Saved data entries
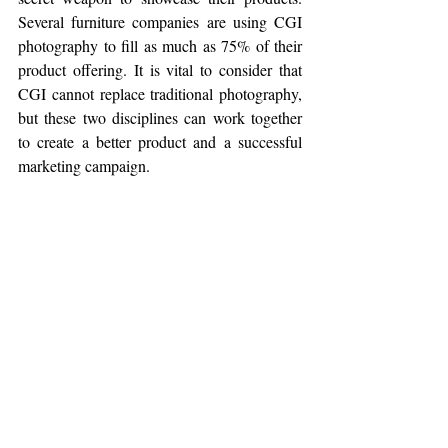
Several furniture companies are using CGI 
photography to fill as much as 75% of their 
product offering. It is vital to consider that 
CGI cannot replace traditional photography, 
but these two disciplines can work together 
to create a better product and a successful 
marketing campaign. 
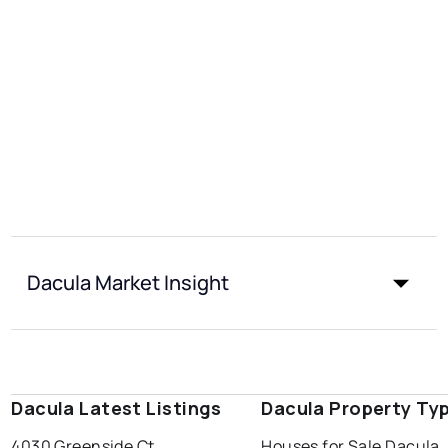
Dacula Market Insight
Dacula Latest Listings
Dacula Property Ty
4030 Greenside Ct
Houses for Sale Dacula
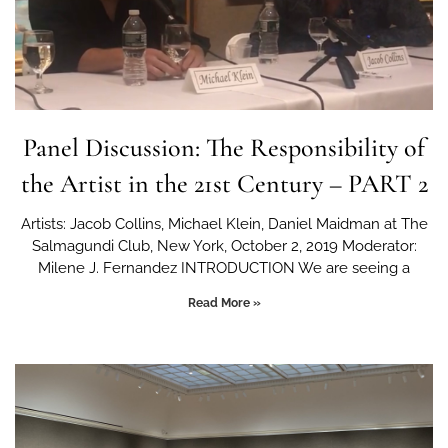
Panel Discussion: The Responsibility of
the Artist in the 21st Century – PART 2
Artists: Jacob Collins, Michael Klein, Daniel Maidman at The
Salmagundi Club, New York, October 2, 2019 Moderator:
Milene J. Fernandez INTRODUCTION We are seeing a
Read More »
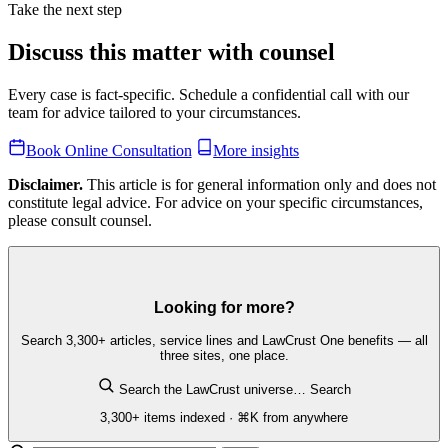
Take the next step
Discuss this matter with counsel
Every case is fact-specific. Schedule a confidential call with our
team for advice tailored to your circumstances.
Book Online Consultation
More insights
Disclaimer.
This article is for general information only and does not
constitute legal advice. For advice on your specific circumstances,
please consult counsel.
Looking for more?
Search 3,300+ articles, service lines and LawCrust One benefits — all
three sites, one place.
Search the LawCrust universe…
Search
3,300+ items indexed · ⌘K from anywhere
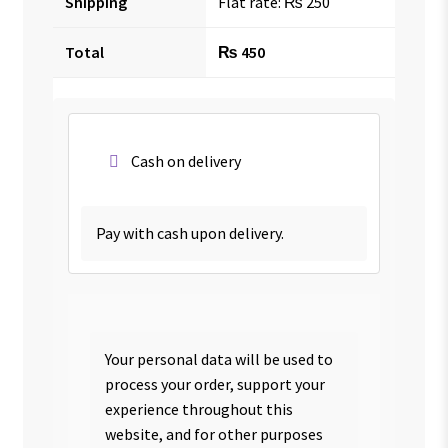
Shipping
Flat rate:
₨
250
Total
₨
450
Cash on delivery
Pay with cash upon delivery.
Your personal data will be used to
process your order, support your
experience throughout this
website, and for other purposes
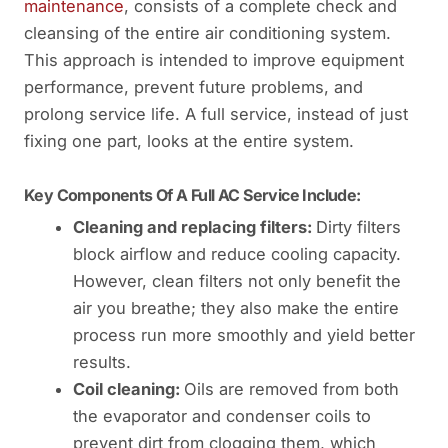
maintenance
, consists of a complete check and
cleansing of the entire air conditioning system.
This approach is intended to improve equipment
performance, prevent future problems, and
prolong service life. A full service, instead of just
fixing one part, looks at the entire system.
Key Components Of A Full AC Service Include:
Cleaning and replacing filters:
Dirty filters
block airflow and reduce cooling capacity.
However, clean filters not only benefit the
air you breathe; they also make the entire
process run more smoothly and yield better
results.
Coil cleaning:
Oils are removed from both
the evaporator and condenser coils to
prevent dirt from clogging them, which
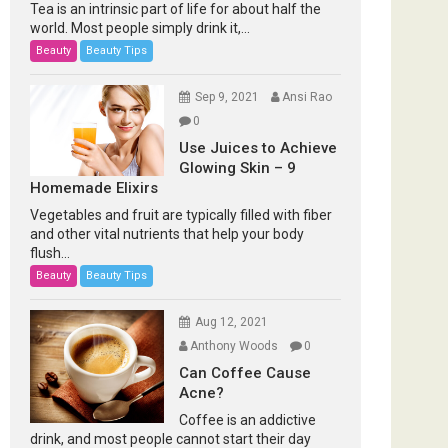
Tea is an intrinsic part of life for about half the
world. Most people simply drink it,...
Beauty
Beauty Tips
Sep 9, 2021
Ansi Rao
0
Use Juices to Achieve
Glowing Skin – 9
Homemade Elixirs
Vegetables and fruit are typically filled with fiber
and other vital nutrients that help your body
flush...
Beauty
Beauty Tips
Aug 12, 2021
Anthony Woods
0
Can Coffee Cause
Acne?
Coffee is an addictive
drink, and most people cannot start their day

**Task brief**:
Reproduce the text of every item above verbatim, line for line, and leave out the pictures.

**Task response**:
Several furniture companies are using CGI 
photography to fill as much as 75% of their 
product offering. It is vital to consider that 
CGI cannot replace traditional photography, 
but these two disciplines can work together 
to create a better product and a successful 
marketing campaign. 
Dacula Market Insight
Dacula Latest Listings
Dacula Property Ty
4030 Greenside Ct
Houses for Sale Dacula
Panel Discussion: The Responsibility of
the Artist in the 21st Century – PART 2
Artists: Jacob Collins, Michael Klein, Daniel Maidman at The
Salmagundi Club, New York, October 2, 2019 Moderator:
Milene J. Fernandez INTRODUCTION We are seeing a
Read More »
Take the next step
Discuss this matter with counsel
Every case is fact-specific. Schedule a confidential call with our
team for advice tailored to your circumstances.
Book Online Consultation
More insights
Disclaimer.
This article is for general information only and does not
constitute legal advice. For advice on your specific circumstances,
please consult counsel.
Looking for more?
Search 3,300+ articles, service lines and LawCrust One benefits — all
three sites, one place.
Search the LawCrust universe…
Search
3,300+ items indexed · ⌘K from anywhere
Shipping
Flat rate:
₨
250
Total
₨
450
Cash on delivery
Pay with cash upon delivery.
Your personal data will be used to
process your order, support your
experience throughout this
website, and for other purposes
maintenance
, consists of a complete check and
cleansing of the entire air conditioning system.
This approach is intended to improve equipment
performance, prevent future problems, and
prolong service life. A full service, instead of just
fixing one part, looks at the entire system.
Key Components Of A Full AC Service Include:
Cleaning and replacing filters:
Dirty filters
block airflow and reduce cooling capacity.
However, clean filters not only benefit the
air you breathe; they also make the entire
process run more smoothly and yield better
results.
Coil cleaning:
Oils are removed from both
the evaporator and condenser coils to
prevent dirt from clogging them, which
Tea is an intrinsic part of life for about half the
world. Most people simply drink it,...
Beauty
Beauty Tips
Sep 9, 2021
Ansi Rao
0
Use Juices to Achieve
Glowing Skin – 9
Homemade Elixirs
Vegetables and fruit are typically filled with fiber
and other vital nutrients that help your body
flush...
Beauty
Beauty Tips
Aug 12, 2021
Anthony Woods
0
Can Coffee Cause
Acne?
Coffee is an addictive
drink, and most people cannot start their day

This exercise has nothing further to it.